» **Exercise inputs**:
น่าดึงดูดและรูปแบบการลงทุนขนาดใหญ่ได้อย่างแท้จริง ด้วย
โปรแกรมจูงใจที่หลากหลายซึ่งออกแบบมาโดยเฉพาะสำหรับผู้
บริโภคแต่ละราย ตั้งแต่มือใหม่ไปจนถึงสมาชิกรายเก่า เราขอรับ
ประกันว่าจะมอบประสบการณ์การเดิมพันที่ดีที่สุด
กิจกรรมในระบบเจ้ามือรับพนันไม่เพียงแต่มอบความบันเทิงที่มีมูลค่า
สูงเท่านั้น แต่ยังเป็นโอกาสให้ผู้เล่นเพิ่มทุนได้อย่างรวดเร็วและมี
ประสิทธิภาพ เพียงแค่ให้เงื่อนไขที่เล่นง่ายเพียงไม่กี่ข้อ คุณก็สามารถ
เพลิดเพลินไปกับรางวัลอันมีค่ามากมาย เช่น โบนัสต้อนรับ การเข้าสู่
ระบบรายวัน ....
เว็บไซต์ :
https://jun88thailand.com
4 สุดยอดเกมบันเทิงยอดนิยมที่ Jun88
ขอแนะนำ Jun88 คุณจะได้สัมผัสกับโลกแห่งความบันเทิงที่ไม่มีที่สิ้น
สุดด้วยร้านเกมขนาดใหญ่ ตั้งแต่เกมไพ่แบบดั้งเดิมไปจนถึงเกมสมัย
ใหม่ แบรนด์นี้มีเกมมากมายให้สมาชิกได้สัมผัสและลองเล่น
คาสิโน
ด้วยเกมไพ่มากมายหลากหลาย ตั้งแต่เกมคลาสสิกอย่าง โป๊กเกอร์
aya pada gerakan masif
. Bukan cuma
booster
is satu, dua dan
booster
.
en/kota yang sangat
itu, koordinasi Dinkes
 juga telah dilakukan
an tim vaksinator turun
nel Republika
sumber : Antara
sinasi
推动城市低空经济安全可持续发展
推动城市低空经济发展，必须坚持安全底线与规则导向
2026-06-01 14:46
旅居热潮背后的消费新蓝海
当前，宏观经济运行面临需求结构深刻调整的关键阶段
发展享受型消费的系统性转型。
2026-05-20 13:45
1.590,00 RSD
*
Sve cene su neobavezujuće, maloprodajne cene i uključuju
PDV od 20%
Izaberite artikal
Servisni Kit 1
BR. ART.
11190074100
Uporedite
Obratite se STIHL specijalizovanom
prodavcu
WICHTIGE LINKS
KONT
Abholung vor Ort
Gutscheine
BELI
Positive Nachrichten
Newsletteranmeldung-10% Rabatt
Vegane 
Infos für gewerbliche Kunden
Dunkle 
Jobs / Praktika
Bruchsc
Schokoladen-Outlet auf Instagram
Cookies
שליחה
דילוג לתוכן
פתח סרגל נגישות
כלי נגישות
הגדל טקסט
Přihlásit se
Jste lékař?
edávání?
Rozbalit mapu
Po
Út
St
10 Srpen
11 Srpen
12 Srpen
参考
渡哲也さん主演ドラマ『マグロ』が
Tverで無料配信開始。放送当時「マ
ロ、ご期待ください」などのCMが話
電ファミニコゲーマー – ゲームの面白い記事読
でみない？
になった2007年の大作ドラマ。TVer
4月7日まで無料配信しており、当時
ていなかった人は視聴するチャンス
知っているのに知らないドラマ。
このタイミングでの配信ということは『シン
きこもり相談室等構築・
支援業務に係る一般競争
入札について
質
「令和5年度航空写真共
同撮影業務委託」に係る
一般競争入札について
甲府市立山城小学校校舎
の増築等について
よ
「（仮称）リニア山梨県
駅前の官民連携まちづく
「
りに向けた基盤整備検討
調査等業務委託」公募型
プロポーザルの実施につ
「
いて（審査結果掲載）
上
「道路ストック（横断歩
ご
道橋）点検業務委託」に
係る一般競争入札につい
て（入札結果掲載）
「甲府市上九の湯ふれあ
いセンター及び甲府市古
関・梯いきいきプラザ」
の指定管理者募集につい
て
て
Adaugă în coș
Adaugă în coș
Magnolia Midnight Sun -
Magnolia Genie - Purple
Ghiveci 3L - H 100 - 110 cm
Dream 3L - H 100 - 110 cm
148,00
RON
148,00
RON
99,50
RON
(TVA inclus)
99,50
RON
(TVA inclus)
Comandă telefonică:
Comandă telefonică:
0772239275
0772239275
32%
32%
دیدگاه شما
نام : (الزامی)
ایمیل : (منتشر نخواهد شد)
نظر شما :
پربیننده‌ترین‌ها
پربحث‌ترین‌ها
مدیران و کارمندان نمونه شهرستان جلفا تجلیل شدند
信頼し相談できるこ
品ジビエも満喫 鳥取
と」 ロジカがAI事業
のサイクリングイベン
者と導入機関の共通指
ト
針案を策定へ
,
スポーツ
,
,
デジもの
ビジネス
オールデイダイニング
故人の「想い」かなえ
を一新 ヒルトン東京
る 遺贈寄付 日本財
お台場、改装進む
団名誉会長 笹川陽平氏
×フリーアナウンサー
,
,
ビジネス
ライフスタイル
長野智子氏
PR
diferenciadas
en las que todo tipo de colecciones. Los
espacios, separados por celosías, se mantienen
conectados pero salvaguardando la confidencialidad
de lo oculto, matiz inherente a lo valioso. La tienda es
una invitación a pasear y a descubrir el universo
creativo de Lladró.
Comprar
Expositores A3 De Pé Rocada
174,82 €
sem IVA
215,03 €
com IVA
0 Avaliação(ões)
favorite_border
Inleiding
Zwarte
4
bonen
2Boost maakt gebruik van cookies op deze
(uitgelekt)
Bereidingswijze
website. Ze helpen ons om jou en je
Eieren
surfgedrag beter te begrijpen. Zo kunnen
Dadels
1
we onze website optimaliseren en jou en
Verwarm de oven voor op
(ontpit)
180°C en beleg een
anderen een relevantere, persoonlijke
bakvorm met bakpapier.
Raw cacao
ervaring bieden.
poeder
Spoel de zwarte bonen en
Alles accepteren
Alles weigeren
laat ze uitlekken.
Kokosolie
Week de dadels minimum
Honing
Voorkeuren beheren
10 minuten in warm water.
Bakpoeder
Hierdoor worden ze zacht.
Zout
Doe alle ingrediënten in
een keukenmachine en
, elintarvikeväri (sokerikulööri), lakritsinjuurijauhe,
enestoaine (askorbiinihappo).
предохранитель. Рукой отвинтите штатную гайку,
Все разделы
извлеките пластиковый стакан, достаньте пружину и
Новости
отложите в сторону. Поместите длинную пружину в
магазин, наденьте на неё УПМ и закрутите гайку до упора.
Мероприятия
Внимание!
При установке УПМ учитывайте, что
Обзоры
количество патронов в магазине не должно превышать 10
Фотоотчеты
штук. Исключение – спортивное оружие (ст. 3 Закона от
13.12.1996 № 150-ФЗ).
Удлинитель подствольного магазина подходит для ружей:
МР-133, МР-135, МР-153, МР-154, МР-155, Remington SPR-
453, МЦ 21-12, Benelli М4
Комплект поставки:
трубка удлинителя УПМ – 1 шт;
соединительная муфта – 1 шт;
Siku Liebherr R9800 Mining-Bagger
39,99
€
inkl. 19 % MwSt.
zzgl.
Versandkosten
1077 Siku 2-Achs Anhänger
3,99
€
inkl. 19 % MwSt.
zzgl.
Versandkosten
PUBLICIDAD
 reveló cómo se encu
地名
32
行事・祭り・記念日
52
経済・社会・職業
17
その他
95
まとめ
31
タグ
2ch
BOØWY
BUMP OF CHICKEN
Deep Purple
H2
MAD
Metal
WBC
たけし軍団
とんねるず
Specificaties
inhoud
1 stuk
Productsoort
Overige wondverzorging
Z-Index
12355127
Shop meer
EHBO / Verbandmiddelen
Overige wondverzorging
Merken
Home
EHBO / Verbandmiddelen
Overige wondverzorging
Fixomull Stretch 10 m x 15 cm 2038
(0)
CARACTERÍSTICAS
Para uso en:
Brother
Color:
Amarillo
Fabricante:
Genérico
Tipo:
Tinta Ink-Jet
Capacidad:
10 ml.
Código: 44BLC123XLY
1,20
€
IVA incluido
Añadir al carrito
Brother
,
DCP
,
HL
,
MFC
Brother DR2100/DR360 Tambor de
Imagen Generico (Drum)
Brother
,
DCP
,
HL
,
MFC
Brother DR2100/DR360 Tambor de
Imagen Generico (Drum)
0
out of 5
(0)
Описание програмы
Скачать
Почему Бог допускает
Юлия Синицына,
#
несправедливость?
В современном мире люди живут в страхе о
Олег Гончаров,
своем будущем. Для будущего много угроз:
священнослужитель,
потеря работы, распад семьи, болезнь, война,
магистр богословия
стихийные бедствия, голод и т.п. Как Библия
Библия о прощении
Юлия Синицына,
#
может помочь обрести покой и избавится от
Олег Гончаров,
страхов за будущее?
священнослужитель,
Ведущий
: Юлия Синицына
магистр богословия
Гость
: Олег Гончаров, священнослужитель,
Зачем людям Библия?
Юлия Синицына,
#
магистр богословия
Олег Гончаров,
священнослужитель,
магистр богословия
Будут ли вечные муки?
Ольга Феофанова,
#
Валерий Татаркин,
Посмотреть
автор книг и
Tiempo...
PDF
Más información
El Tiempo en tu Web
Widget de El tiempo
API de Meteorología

» **What to work on**: When a line in the material above includes "пружину", report that line by copying it.

» **Result of the exercise**:
извлеките пластиковый стакан, достаньте пружину и
отложите в сторону. Поместите длинную пружину в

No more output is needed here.